_Exercise_.
Return every line of the data below, exactly.

Records for this task section start

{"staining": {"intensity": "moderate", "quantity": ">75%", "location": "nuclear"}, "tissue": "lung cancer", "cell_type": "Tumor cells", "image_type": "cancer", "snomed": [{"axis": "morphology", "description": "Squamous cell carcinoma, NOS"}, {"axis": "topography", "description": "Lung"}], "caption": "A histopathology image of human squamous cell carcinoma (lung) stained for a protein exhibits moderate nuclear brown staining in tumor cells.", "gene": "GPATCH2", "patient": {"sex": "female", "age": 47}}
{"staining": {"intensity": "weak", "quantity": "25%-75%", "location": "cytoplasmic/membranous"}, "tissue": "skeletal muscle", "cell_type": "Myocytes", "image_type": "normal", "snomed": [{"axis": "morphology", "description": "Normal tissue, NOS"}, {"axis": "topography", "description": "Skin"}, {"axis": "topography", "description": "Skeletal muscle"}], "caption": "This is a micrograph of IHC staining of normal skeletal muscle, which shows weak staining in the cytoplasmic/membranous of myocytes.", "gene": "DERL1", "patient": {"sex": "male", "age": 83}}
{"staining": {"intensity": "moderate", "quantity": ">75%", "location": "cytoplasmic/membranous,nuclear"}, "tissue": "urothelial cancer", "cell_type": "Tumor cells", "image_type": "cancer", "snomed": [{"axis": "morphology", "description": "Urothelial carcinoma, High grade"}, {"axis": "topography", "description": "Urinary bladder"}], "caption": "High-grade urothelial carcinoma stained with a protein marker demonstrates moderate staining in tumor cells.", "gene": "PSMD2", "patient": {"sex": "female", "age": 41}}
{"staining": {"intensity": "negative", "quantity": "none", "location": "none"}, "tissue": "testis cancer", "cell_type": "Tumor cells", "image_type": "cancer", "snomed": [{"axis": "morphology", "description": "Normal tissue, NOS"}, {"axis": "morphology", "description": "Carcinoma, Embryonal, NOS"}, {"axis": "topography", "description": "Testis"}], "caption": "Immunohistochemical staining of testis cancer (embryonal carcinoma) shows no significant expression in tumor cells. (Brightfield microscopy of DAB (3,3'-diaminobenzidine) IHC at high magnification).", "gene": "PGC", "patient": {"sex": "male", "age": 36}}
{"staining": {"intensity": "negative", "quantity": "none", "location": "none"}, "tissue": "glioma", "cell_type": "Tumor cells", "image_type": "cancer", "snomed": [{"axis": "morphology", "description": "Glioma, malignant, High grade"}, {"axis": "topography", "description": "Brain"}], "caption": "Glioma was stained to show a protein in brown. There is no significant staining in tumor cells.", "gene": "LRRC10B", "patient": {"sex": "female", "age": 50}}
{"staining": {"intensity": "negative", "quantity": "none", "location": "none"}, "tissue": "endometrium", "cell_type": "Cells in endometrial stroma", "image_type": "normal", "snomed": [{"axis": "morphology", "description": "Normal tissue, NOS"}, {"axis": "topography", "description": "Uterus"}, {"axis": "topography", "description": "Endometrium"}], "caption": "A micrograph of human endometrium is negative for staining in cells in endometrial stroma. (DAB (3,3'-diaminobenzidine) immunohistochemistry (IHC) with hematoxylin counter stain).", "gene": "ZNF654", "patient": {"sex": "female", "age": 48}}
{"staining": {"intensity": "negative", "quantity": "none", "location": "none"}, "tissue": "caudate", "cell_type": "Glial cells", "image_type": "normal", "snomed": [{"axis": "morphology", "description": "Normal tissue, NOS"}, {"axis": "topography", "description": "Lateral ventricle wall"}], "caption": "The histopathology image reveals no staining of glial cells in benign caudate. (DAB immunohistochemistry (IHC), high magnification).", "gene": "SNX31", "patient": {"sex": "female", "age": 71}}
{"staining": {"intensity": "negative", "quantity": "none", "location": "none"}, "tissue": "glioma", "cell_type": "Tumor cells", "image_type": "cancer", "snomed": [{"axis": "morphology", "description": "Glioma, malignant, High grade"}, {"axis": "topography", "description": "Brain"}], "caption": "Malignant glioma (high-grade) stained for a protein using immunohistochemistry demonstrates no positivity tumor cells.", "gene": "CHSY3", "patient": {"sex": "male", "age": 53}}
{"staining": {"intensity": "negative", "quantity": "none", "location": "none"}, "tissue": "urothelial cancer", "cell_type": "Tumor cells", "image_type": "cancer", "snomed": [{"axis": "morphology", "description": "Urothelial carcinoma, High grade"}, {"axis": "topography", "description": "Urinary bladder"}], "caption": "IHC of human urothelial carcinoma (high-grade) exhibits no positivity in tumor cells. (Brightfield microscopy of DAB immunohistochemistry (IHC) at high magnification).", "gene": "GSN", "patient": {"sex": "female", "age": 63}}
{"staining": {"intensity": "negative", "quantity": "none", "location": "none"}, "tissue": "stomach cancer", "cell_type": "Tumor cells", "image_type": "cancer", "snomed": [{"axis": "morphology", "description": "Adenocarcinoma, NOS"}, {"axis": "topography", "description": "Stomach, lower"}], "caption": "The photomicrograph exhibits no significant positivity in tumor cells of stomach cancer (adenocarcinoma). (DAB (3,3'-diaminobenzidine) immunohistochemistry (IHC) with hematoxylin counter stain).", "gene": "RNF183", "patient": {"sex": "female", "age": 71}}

Records for this task section end

_Result_.
{"staining": {"intensity": "moderate", "quantity": ">75%", "location": "nuclear"}, "tissue": "lung cancer", "cell_type": "Tumor cells", "image_type": "cancer", "snomed": [{"axis": "morphology", "description": "Squamous cell carcinoma, NOS"}, {"axis": "topography", "description": "Lung"}], "caption": "A histopathology image of human squamous cell carcinoma (lung) stained for a protein exhibits moderate nuclear brown staining in tumor cells.", "gene": "GPATCH2", "patient": {"sex": "female", "age": 47}}
{"staining": {"intensity": "weak", "quantity": "25%-75%", "location": "cytoplasmic/membranous"}, "tissue": "skeletal muscle", "cell_type": "Myocytes", "image_type": "normal", "snomed": [{"axis": "morphology", "description": "Normal tissue, NOS"}, {"axis": "topography", "description": "Skin"}, {"axis": "topography", "description": "Skeletal muscle"}], "caption": "This is a micrograph of IHC staining of normal skeletal muscle, which shows weak staining in the cytoplasmic/membranous of myocytes.", "gene": "DERL1", "patient": {"sex": "male", "age": 83}}
{"staining": {"intensity": "moderate", "quantity": ">75%", "location": "cytoplasmic/membranous,nuclear"}, "tissue": "urothelial cancer", "cell_type": "Tumor cells", "image_type": "cancer", "snomed": [{"axis": "morphology", "description": "Urothelial carcinoma, High grade"}, {"axis": "topography", "description": "Urinary bladder"}], "caption": "High-grade urothelial carcinoma stained with a protein marker demonstrates moderate staining in tumor cells.", "gene": "PSMD2", "patient": {"sex": "female", "age": 41}}
{"staining": {"intensity": "negative", "quantity": "none", "location": "none"}, "tissue": "testis cancer", "cell_type": "Tumor cells", "image_type": "cancer", "snomed": [{"axis": "morphology", "description": "Normal tissue, NOS"}, {"axis": "morphology", "description": "Carcinoma, Embryonal, NOS"}, {"axis": "topography", "description": "Testis"}], "caption": "Immunohistochemical staining of testis cancer (embryonal carcinoma) shows no significant expression in tumor cells. (Brightfield microscopy of DAB (3,3'-diaminobenzidine) IHC at high magnification).", "gene": "PGC", "patient": {"sex": "male", "age": 36}}
{"staining": {"intensity": "negative", "quantity": "none", "location": "none"}, "tissue": "glioma", "cell_type": "Tumor cells", "image_type": "cancer", "snomed": [{"axis": "morphology", "description": "Glioma, malignant, High grade"}, {"axis": "topography", "description": "Brain"}], "caption": "Glioma was stained to show a protein in brown. There is no significant staining in tumor cells.", "gene": "LRRC10B", "patient": {"sex": "female", "age": 50}}
{"staining": {"intensity": "negative", "quantity": "none", "location": "none"}, "tissue": "endometrium", "cell_type": "Cells in endometrial stroma", "image_type": "normal", "snomed": [{"axis": "morphology", "description": "Normal tissue, NOS"}, {"axis": "topography", "description": "Uterus"}, {"axis": "topography", "description": "Endometrium"}], "caption": "A micrograph of human endometrium is negative for staining in cells in endometrial stroma. (DAB (3,3'-diaminobenzidine) immunohistochemistry (IHC) with hematoxylin counter stain).", "gene": "ZNF654", "patient": {"sex": "female", "age": 48}}
{"staining": {"intensity": "negative", "quantity": "none", "location": "none"}, "tissue": "caudate", "cell_type": "Glial cells", "image_type": "normal", "snomed": [{"axis": "morphology", "description": "Normal tissue, NOS"}, {"axis": "topography", "description": "Lateral ventricle wall"}], "caption": "The histopathology image reveals no staining of glial cells in benign caudate. (DAB immunohistochemistry (IHC), high magnification).", "gene": "SNX31", "patient": {"sex": "female", "age": 71}}
{"staining": {"intensity": "negative", "quantity": "none", "location": "none"}, "tissue": "glioma", "cell_type": "Tumor cells", "image_type": "cancer", "snomed": [{"axis": "morphology", "description": "Glioma, malignant, High grade"}, {"axis": "topography", "description": "Brain"}], "caption": "Malignant glioma (high-grade) stained for a protein using immunohistochemistry demonstrates no positivity tumor cells.", "gene": "CHSY3", "patient": {"sex": "male", "age": 53}}
{"staining": {"intensity": "negative", "quantity": "none", "location": "none"}, "tissue": "urothelial cancer", "cell_type": "Tumor cells", "image_type": "cancer", "snomed": [{"axis": "morphology", "description": "Urothelial carcinoma, High grade"}, {"axis": "topography", "description": "Urinary bladder"}], "caption": "IHC of human urothelial carcinoma (high-grade) exhibits no positivity in tumor cells. (Brightfield microscopy of DAB immunohistochemistry (IHC) at high magnification).", "gene": "GSN", "patient": {"sex": "female", "age": 63}}
{"staining": {"intensity": "negative", "quantity": "none", "location": "none"}, "tissue": "stomach cancer", "cell_type": "Tumor cells", "image_type": "cancer", "snomed": [{"axis": "morphology", "description": "Adenocarcinoma, NOS"}, {"axis": "topography", "description": "Stomach, lower"}], "caption": "The photomicrograph exhibits no significant positivity in tumor cells of stomach cancer (adenocarcinoma). (DAB (3,3'-diaminobenzidine) immunohistochemistry (IHC) with hematoxylin counter stain).", "gene": "RNF183", "patient": {"sex": "female", "age": 71}}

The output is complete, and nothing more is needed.